Naivete will get you hurt--but being polite and respectful is not the same as being naive. If there's one thing I have seen hurt Aspies more than anything else, it's the way some will embrace hatred and come to believe that the world is against them. It's not just that they can't see the good in the world, though they usually can't; the worst of it is that they lose hope that anything can ever become better.
A person simply cannot be happy if they see the world as unvaryingly hostile, and then either hide away in loneliness or to attack in pre-emptive hostility. This response to the risk of being victimized will hurt you much more than it protects you.
Unfortunately, the only solution is to learn to risk being hurt, to face the danger and the pain squarely and realize that the opportunity to make the world better is worth the price.

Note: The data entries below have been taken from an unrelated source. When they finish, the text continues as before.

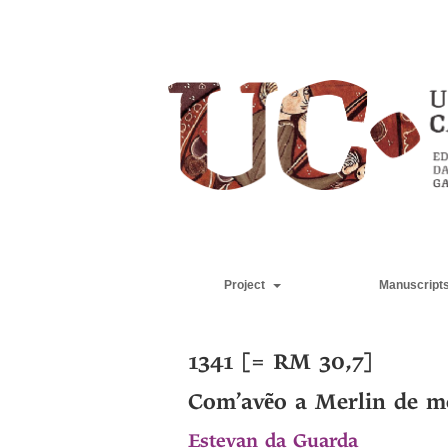
Project
Manuscript
1341 [= RM 30,7]
Com’avẽo a Merlin de m
Estevan da Guarda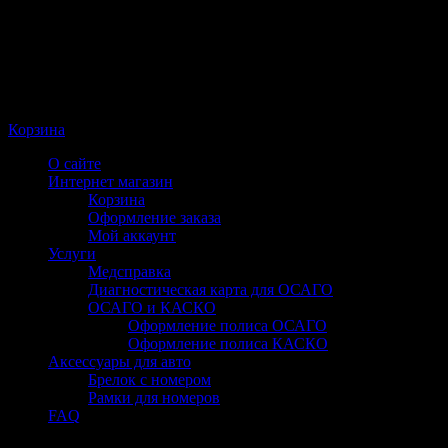
Корзина
О сайте
Интернет магазин
Корзина
Оформление заказа
Мой аккаунт
Услуги
Медсправка
Диагностическая карта для ОСАГО
ОСАГО и КАСКО
Оформление полиса ОСАГО
Оформление полиса КАСКО
Аксессуары для авто
Брелок с номером
Рамки для номеров
FAQ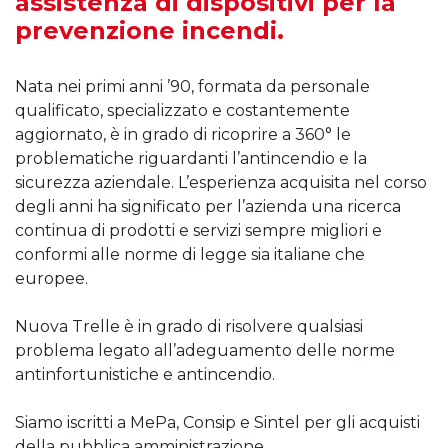
assistenza di dispositivi per la
prevenzione incendi.
Nata nei primi anni ’90, formata da personale
qualificato, specializzato e costantemente
aggiornato, è in grado di ricoprire a 360° le
problematiche riguardanti l’antincendio e la
sicurezza aziendale. L’esperienza acquisita nel corso
degli anni ha significato per l’azienda una ricerca
continua di prodotti e servizi sempre migliori e
conformi alle norme di legge sia italiane che
europee.
Nuova Trelle è in grado di risolvere qualsiasi
problema legato all’adeguamento delle norme
antinfortunistiche e antincendio.
Siamo iscritti a MePa, Consip e Sintel per gli acquisti
della pubblica amministrazione.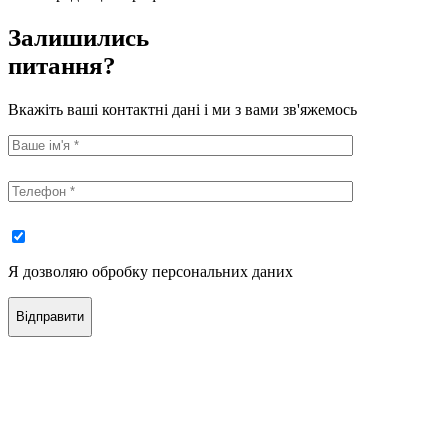
Залишились
питання?
Вкажіть ваші контактні дані і ми з вами зв'яжемось
Я дозволяю обробку персональних даних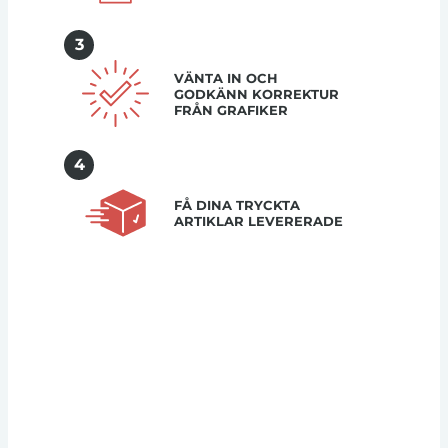
3
VÄNTA IN OCH
GODKÄNN KORREKTUR
FRÅN GRAFIKER
4
FÅ DINA TRYCKTA
ARTIKLAR LEVERERADE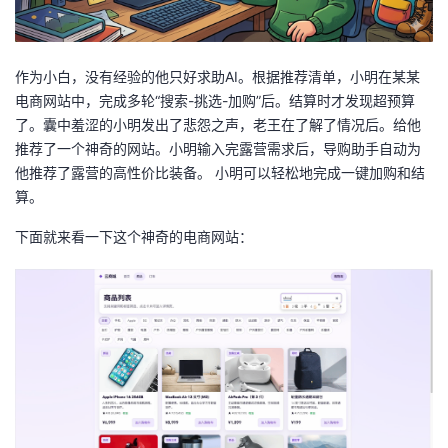
我
注
的
开
的
Programs
发
作为小白，没有经验的他只好求助AI。根据推荐清单，小明在某某
电商网站中，完成多轮“搜索-挑选-加购”后。结算时才发现超预算
支
者
了。囊中羞涩的小明发出了悲怨之声，老王在了解了情况后。给他
推荐了一个神奇的网站。小明输入完露营需求后，导购助手自动为
持
学
他推荐了露营的高性价比装备。 小明可以轻松地完成一键加购和结
算。
我
堂
下面就来看一下这个神奇的电商网站：
的
我
我
技
的
的
我
术
云
课
的
我
支
声
程
认
的
我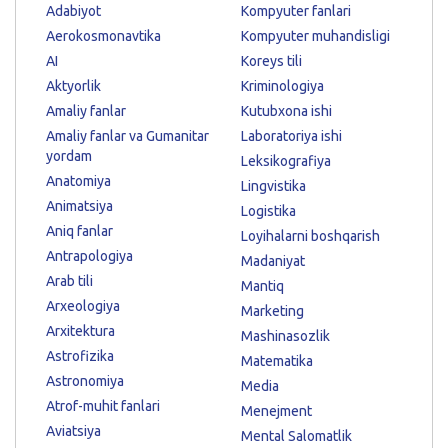
Adabiyot
Kompyuter fanlari
Aerokosmonavtika
Kompyuter muhandisligi
AI
Koreys tili
Aktyorlik
Kriminologiya
Amaliy fanlar
Kutubxona ishi
Amaliy fanlar va Gumanitar
Laboratoriya ishi
yordam
Leksikografiya
Anatomiya
Lingvistika
Animatsiya
Logistika
Aniq fanlar
Loyihalarni boshqarish
Antrapologiya
Madaniyat
Arab tili
Mantiq
Arxeologiya
Marketing
Arxitektura
Mashinasozlik
Astrofizika
Matematika
Astronomiya
Media
Atrof-muhit fanlari
Menejment
Aviatsiya
Mental Salomatlik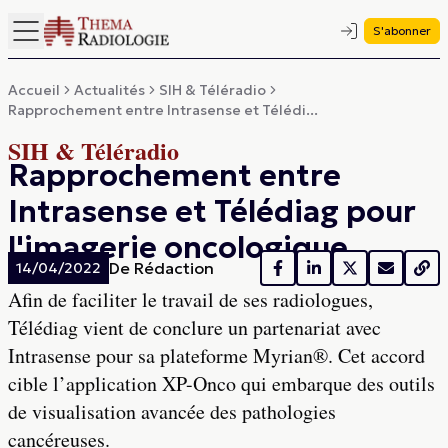
S'abonner
Accueil
Actualités
SIH & Téléradio
Rapprochement entre Intrasense et Télédi...
SIH & Téléradio
Rapprochement entre
Intrasense et Télédiag pour
l'imagerie oncologique
De
Rédaction
14/04/2022
Afin de faciliter le travail de ses radiologues,
Télédiag vient de conclure un partenariat avec
Intrasense pour sa plateforme Myrian®. Cet accord
cible l’application XP-Onco qui embarque des outils
de visualisation avancée des pathologies
cancéreuses.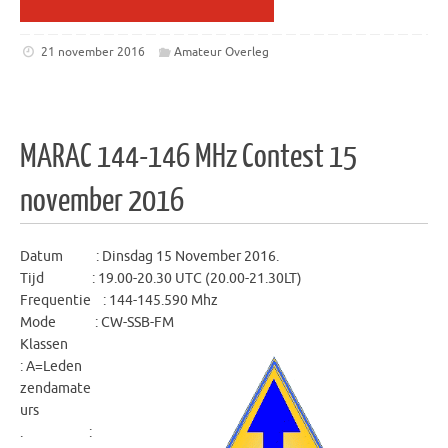
21 november 2016
Amateur Overleg
MARAC 144-146 MHz Contest 15
november 2016
Datum : Dinsdag 15 November 2016.
Tijd : 19.00-20.30 UTC (20.00-21.30LT)
Frequentie : 144-145.590 Mhz
Mode : CW-SSB-FM
Klassen
: A=Leden
zendamate
urs
. :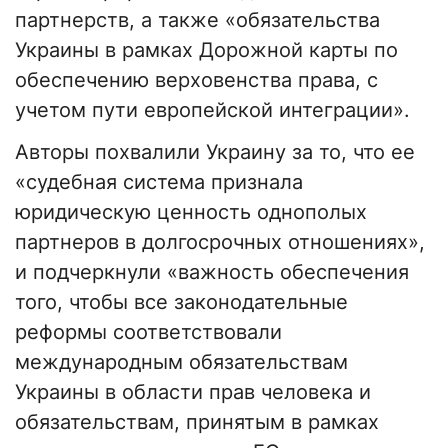
партнерств, а также «обязательства
Украины в рамках Дорожной карты по
обеспечению верховенства права, с
учетом пути европейской интеграции».
Авторы похвалили Украину за то, что ее
«судебная система признала
юридическую ценность однополых
партнеров в долгосрочных отношениях»,
и подчеркнули «важность обеспечения
того, чтобы все законодательные
реформы соответствовали
международным обязательствам
Украины в области прав человека и
обязательствам, принятым в рамках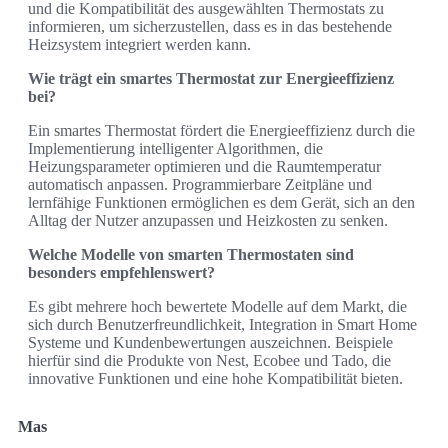
und die Kompatibilität des ausgewählten Thermostats zu
informieren, um sicherzustellen, dass es in das bestehende
Heizsystem integriert werden kann.
Wie trägt ein smartes Thermostat zur Energieeffizienz
bei?
Ein smartes Thermostat fördert die Energieeffizienz durch die
Implementierung intelligenter Algorithmen, die
Heizungsparameter optimieren und die Raumtemperatur
automatisch anpassen. Programmierbare Zeitpläne und
lernfähige Funktionen ermöglichen es dem Gerät, sich an den
Alltag der Nutzer anzupassen und Heizkosten zu senken.
Welche Modelle von smarten Thermostaten sind
besonders empfehlenswert?
Es gibt mehrere hoch bewertete Modelle auf dem Markt, die
sich durch Benutzerfreundlichkeit, Integration in Smart Home
Systeme und Kundenbewertungen auszeichnen. Beispiele
hierfür sind die Produkte von Nest, Ecobee und Tado, die
innovative Funktionen und eine hohe Kompatibilität bieten.
Mas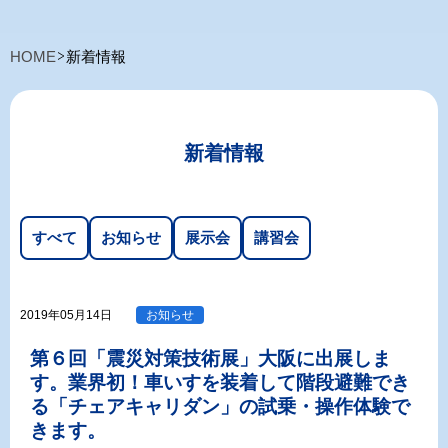
HOME
新着情報
新着情報
すべて
お知らせ
展示会
講習会
2019年05月14日
お知らせ
第６回「震災対策技術展」大阪に出展しま
す。業界初！車いすを装着して階段避難でき
る「チェアキャリダン」の試乗・操作体験で
きます。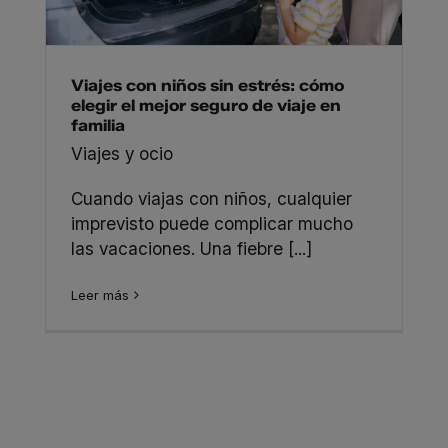
Viajes con niños sin estrés: cómo
elegir el mejor seguro de viaje en
familia
Viajes y ocio
Cuando viajas con niños, cualquier
imprevisto puede complicar mucho
las vacaciones. Una fiebre [...]
Leer más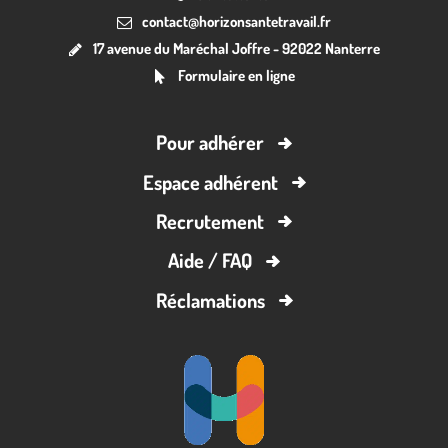
contact@horizonsantetravail.fr
17 avenue du Maréchal Joffre - 92022 Nanterre
Formulaire en ligne
Pour adhérer
Espace adhérent
Recrutement
Aide / FAQ
Réclamations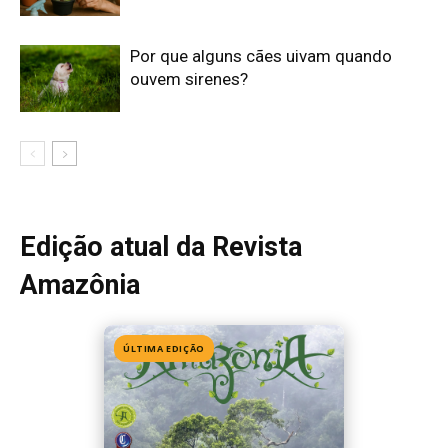
ÚLTIMA EDIÇÃO
Edição 155
· Julho 2026
📖 Ler agora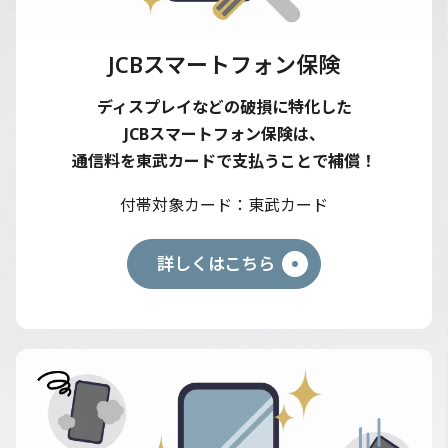
JCBスマートフォン保険
ディスプレイなどの破損に特化した
JCBスマートフォン保険は、
通信料を東武カードで支払うことで補償！
付帯対象カード
東武カード
詳しくはこちら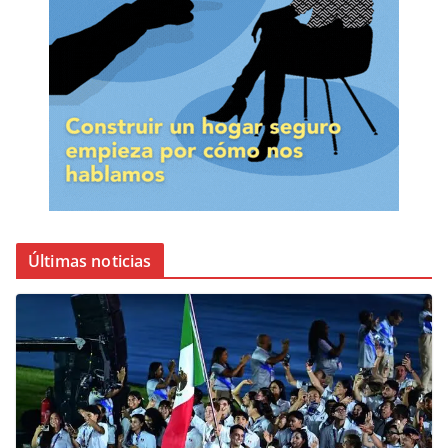
Últimas noticias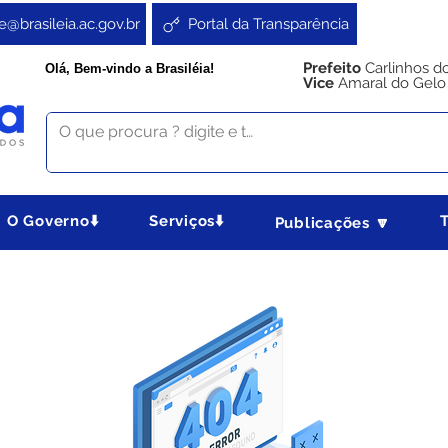
e@brasileia.ac.gov.br
Portal da Transparência
Prefeito
Carlinhos d
Olá, Bem-vindo a Brasiléia!
Vice
Amaral do Gelo
O Governo⬇️
Serviços⬇️
Publicações 🔽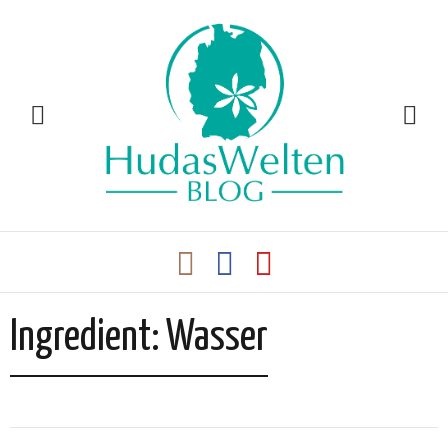
Ingredient:
Wasser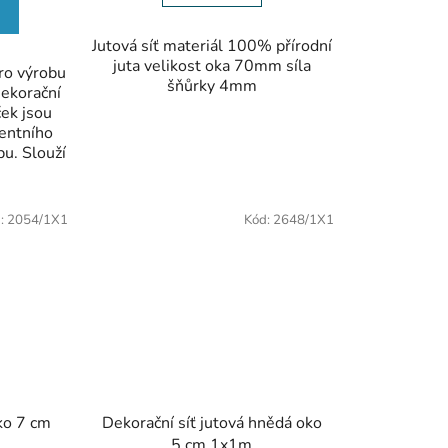
Jutová síť materiál 100% přírodní
juta velikost oka 70mm síla
pro výrobu
šňůrky 4mm
ekorační
ček jsou
entního
bu. Slouží
DOPRODEJ
:
2054/1X1
Kód:
2648/1X1
SLEVA
oko 7 cm
Dekorační síť jutová hnědá oko
5 cm 1x1m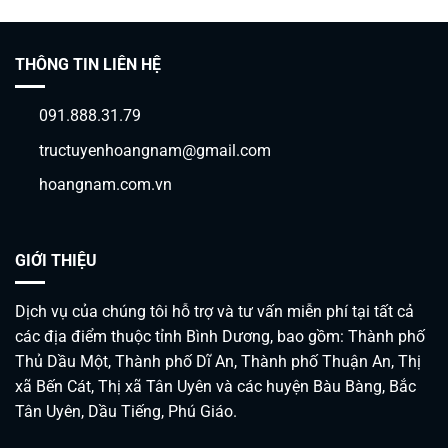
ngoài
Xin
tại
giấy
Bình
phép
Dương
an
ninh
THÔNG TIN LIÊN HỆ
trật
tự
tại
091.888.31.79
Bình
Dương
tructuyenhoangnam@gmail.com
hoangnam.com.vn
GIỚI THIỆU
Dịch vụ của chúng tôi hỗ trợ và tư vấn miễn phí tại tất cả
các địa điểm thuộc tỉnh Bình Dương, bao gồm: Thành phố
Thủ Dầu Một, Thành phố Dĩ An, Thành phố Thuận An, Thị
xã Bến Cát, Thị xã Tân Uyên và các huyện Bàu Bàng, Bắc
Tân Uyên, Dầu Tiếng, Phú Giáo.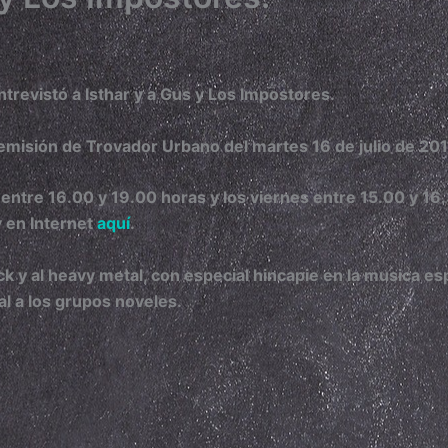
ntrevistó a
Isthar
y a
Gus y Los Impostores.
emisión de Trovador Urbano del martes 16 de julio de 201
entre 16.00 y 19.00 horas y los viernes entre 15.00 y 16
 en Internet
aquí
.
 y al heavy metal, con especial hincapie en la musica es
al a los grupos noveles.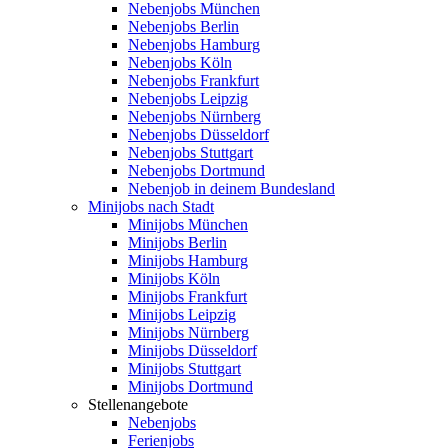
Nebenjobs München
Nebenjobs Berlin
Nebenjobs Hamburg
Nebenjobs Köln
Nebenjobs Frankfurt
Nebenjobs Leipzig
Nebenjobs Nürnberg
Nebenjobs Düsseldorf
Nebenjobs Stuttgart
Nebenjobs Dortmund
Nebenjob in deinem Bundesland
Minijobs nach Stadt
Minijobs München
Minijobs Berlin
Minijobs Hamburg
Minijobs Köln
Minijobs Frankfurt
Minijobs Leipzig
Minijobs Nürnberg
Minijobs Düsseldorf
Minijobs Stuttgart
Minijobs Dortmund
Stellenangebote
Nebenjobs
Ferienjobs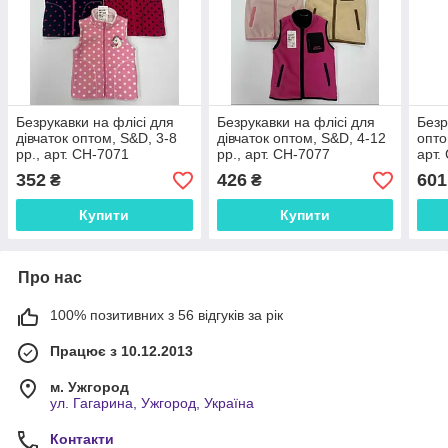
Безрукавки на флісі для
Безрукавки на флісі для
Безр
дівчаток оптом, S&D, 3-8
дівчаток оптом, S&D, 4-12
опто
рр., арт. CH-7071
рр., арт. CH-7077
арт.
352
426
601
₴
₴
Купити
Купити
Про нас
100% позитивних з 56 відгуків за рік
Працює з 10.12.2013
м. Ужгород
ул. Гагарина, Ужгород, Україна
Контакти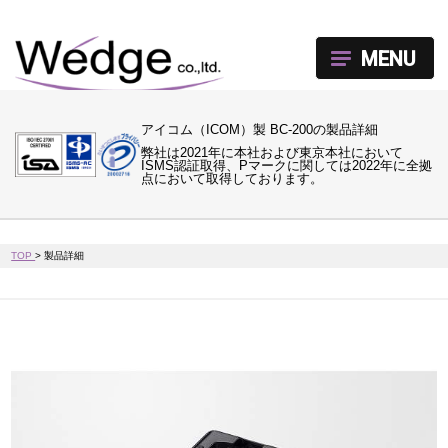
MENU
アイコム（ICOM）製 BC-200の製品詳細
弊社は2021年に本社および東京本社において
ISMS認証取得、Pマークに関しては2022年に全拠
点において取得しております。
TOP
>
製品詳細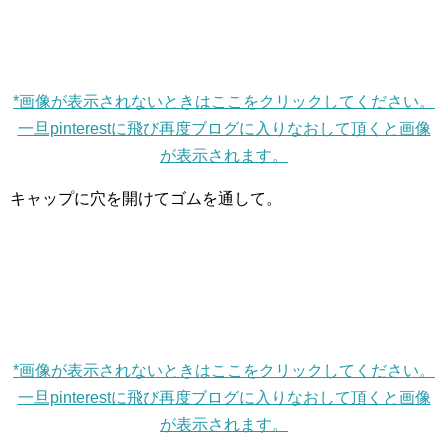
*画像が表示されないときはここをクリックしてください。
一旦pinterestに飛び再度ブログに入りなおして頂くと画像
が表示されます。
キャップに穴を開けてゴムを通して。
*画像が表示されないときはここをクリックしてください。
一旦pinterestに飛び再度ブログに入りなおして頂くと画像
が表示されます。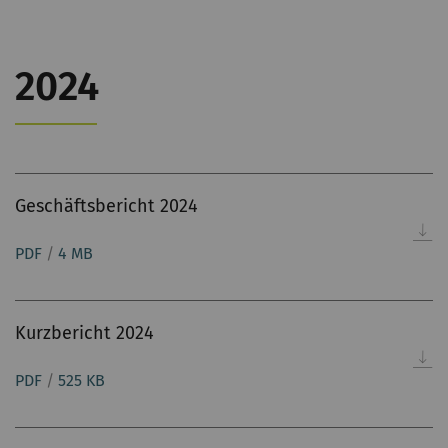
2024
Geschäftsbericht 2024
PDF
/
4 MB
Kurzbericht 2024
PDF
/
525 KB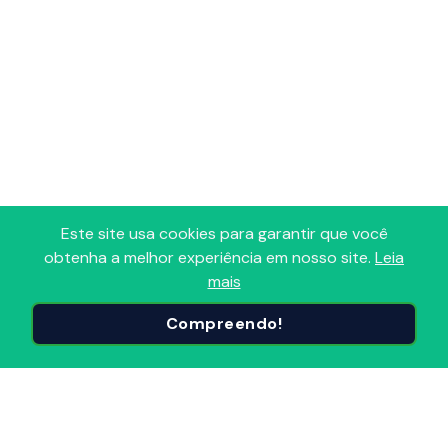
Este site usa cookies para garantir que você
obtenha a melhor experiência em nosso site.
Leia
mais
Adoro Radio
Compreendo!
Portal que reúne todas as Radios FM, AM, Comunitárias e
Online em um só lugar! Descubra, avalie e sintonize as
Radios do Brasil e do mundo, organizadas por
segmentos e popularidade. Conecte-se ao melhor do
Radio, onde e quando quiser!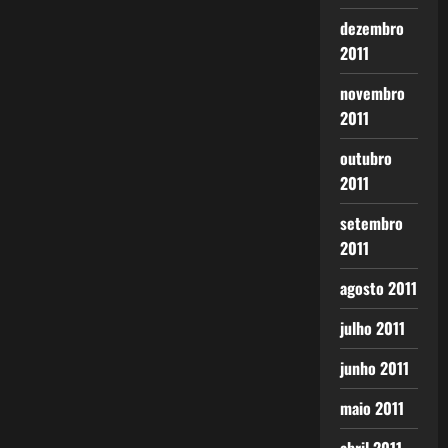
dezembro
2011
novembro
2011
outubro
2011
setembro
2011
agosto 2011
julho 2011
junho 2011
maio 2011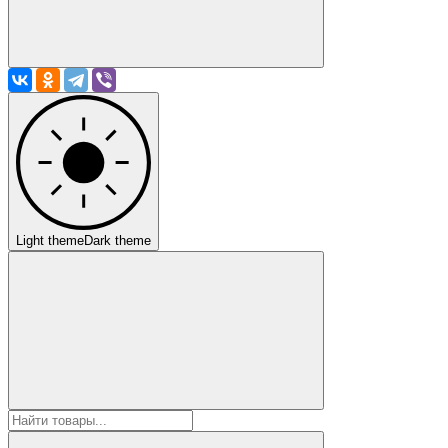
Light theme
Dark theme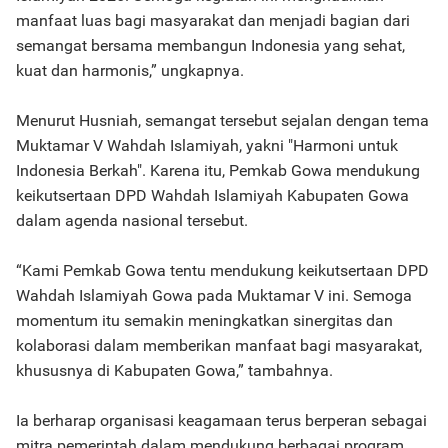
manfaat luas bagi masyarakat dan menjadi bagian dari
semangat bersama membangun Indonesia yang sehat,
kuat dan harmonis,” ungkapnya.
Menurut Husniah, semangat tersebut sejalan dengan tema
Muktamar V Wahdah Islamiyah, yakni "Harmoni untuk
Indonesia Berkah". Karena itu, Pemkab Gowa mendukung
keikutsertaan DPD Wahdah Islamiyah Kabupaten Gowa
dalam agenda nasional tersebut.
“Kami Pemkab Gowa tentu mendukung keikutsertaan DPD
Wahdah Islamiyah Gowa pada Muktamar V ini. Semoga
momentum itu semakin meningkatkan sinergitas dan
kolaborasi dalam memberikan manfaat bagi masyarakat,
khususnya di Kabupaten Gowa,” tambahnya.
Ia berharap organisasi keagamaan terus berperan sebagai
mitra pemerintah dalam mendukung berbagai program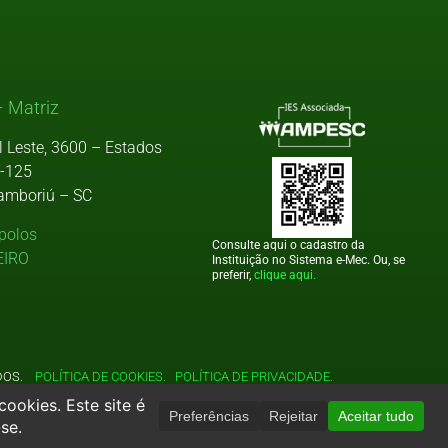
 Matriz
l Leste, 3600 – Estados
9-125
amboriú – SC
polos
Consulte aqui o cadastro da
EIRO
Instituição no Sistema e-Mec. Ou, se
preferir,
clique aqui.
VADOS.
POLÍTICA DE COOKIES.
POLÍTICA DE PRIVACIDADE.
204.407/0001-91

Sometimes people hurt us. Sometimes people even kill us. That is the truth. We cannot be absolutely safe. It is better to respond with acceptance, to refuse to hate, to help each other and protect each other. Remember that there are people much more vulnerable than we are; those people need us to protect them while they grow up, or get back up after having been beaten down, or find a way to make people listen. One day they may protect us in turn. I'm not just talking about other autistic people here, either. People in general--people who are young, or old, poor, unpopular, whatever. The more you learn to love others, the more your fear of being hurt will fade.
This is not some kind of long-faced martyrdom thing, either. It's not going to make you feel depressed and scared and victimized. In fact, the opposite--To be able to hope, to love, to help, even when things are bad, makes you feel very, very powerful.